There is a sequence that is known as ABC and stands for Airway, Breathing and Compression. They are the basic procedures to be followed when one is administering cardiovascular pulmonary resuscitation. They have been used for a long time and it’s only recently that they were changed to CAB. This shows the importance of starting with compression to resuscitate a person who is suffering from a sudden cardiac arrest.

The guidelines were published in one of AHA’s journal known as Circulation. It should be noted that the guidelines are only applicable to adults, children and infants but not newborns. They were written by Mary Fran Hazinski, RN, of Vanderbilt University and John Field, MD Penn State University.

Both the authors recognized the need to re-educate people on the revised guidelines. This would include those who had learned the initials ABCs of CPR.

They wrote in their article that survival rates are likely to be higher if chest compressions are initiated prior to any other procedure. The results would be the same for victims of all ages. The change in rhythm succession does away with chest compression while slightly holding up ventilation.

Supporting the use of chest compression

Use of chest compression has gained massive acceptance from a lot of sectors in the medical field. This is evident as a journal of the American Medical Association published an observational study indicating how survival rates of patients was better when chest compression as used. The conclusion was the same in another different journal known as the Lancet.

The authors didn’t fail to mention that CAB would in no way completely take over from ABC as there were several situations where the latter was more effective and reliant. They included cases such as drowning and asphyxia arrest where the airway needed to be cleared first.

Other changes to the guideline included the elimination of ‘Look, Listen and Feel.’ It was removed mostly because it was considered a waste of time and could cost the victim’s life.

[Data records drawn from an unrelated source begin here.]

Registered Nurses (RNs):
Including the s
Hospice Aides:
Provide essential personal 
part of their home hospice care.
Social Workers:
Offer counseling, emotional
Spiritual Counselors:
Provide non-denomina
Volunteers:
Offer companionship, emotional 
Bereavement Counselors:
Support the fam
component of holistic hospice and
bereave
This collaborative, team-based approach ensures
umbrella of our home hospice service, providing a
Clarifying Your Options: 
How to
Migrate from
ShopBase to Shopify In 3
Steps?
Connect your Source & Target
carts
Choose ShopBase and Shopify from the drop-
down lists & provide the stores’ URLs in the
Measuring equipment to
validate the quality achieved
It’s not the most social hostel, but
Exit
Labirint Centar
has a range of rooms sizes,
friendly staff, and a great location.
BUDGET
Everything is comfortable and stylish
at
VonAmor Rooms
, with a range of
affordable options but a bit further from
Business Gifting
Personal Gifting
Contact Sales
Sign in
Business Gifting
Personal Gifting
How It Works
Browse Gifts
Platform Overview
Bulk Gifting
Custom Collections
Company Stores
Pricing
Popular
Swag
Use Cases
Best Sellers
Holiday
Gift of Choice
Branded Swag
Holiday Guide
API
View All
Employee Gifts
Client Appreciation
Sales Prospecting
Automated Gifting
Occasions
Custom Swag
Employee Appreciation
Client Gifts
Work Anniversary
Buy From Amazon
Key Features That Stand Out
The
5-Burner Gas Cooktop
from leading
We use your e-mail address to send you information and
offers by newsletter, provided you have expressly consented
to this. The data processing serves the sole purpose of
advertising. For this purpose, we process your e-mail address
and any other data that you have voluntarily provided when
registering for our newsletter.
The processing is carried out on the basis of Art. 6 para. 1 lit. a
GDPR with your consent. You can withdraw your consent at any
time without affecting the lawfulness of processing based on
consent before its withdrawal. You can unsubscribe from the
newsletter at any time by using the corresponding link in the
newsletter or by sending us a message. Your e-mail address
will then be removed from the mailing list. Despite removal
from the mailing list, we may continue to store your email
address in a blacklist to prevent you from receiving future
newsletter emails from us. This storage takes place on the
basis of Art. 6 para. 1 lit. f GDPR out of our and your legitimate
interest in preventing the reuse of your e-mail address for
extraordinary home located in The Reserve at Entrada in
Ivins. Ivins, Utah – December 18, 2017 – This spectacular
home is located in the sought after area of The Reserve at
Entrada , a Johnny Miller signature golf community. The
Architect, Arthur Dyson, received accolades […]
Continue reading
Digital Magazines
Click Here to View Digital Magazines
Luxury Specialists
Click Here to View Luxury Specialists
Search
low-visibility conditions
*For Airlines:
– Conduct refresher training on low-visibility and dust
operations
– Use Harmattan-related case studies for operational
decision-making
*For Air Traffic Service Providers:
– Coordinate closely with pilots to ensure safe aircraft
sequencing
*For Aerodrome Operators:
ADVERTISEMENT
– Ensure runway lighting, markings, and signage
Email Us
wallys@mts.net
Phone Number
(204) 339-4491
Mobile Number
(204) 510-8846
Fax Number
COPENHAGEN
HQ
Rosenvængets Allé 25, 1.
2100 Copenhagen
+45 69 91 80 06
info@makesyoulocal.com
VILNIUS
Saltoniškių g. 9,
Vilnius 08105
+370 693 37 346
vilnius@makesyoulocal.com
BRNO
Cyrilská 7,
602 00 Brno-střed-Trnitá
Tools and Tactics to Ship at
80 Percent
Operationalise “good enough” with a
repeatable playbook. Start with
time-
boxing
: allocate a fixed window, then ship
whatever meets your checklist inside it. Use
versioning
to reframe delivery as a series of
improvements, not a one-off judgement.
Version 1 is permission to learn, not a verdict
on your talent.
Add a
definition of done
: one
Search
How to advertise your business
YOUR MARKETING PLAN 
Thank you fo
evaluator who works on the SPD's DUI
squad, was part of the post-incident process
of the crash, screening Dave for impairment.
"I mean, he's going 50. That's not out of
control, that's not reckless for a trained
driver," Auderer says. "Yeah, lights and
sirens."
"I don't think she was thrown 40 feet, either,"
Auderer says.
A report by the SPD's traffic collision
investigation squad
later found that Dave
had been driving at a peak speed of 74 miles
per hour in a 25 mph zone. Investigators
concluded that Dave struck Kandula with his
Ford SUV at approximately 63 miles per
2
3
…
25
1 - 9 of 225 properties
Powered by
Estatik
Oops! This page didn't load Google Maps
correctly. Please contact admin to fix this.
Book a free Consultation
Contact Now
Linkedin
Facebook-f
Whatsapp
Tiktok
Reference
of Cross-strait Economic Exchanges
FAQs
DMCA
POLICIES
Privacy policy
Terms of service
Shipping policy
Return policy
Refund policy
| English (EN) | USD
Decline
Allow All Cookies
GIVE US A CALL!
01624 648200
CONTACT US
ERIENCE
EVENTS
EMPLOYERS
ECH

Looking at the new guidelines

The changes stress the significance of quickly activating ERS in situations where the victim has suffered from a sudden cardiac arrest. The use of chest compression is then required if the same patient isn’t breathing at all. You should note that gasps aren’t considered as an indication of breathing.

The quality of CPR being administered should improve if the changes made are to help save lives. Recommended compression depth should be at least 1.2 inches for infants and 2 inches for adults with the rate being 100 compressions for every minute. The new guidelines state that interruptions during compressions should be avoided at all costs.

Other things of importance include treatments strategies that cover various disciplines. Some of them include vital organ perfusion and organization of cardiopulmonary operations, intervention and identification of acute coronary syndrome, transportation to hospital and utilization of therapeutic hypothermia to increase neurological revival and anticipation cure.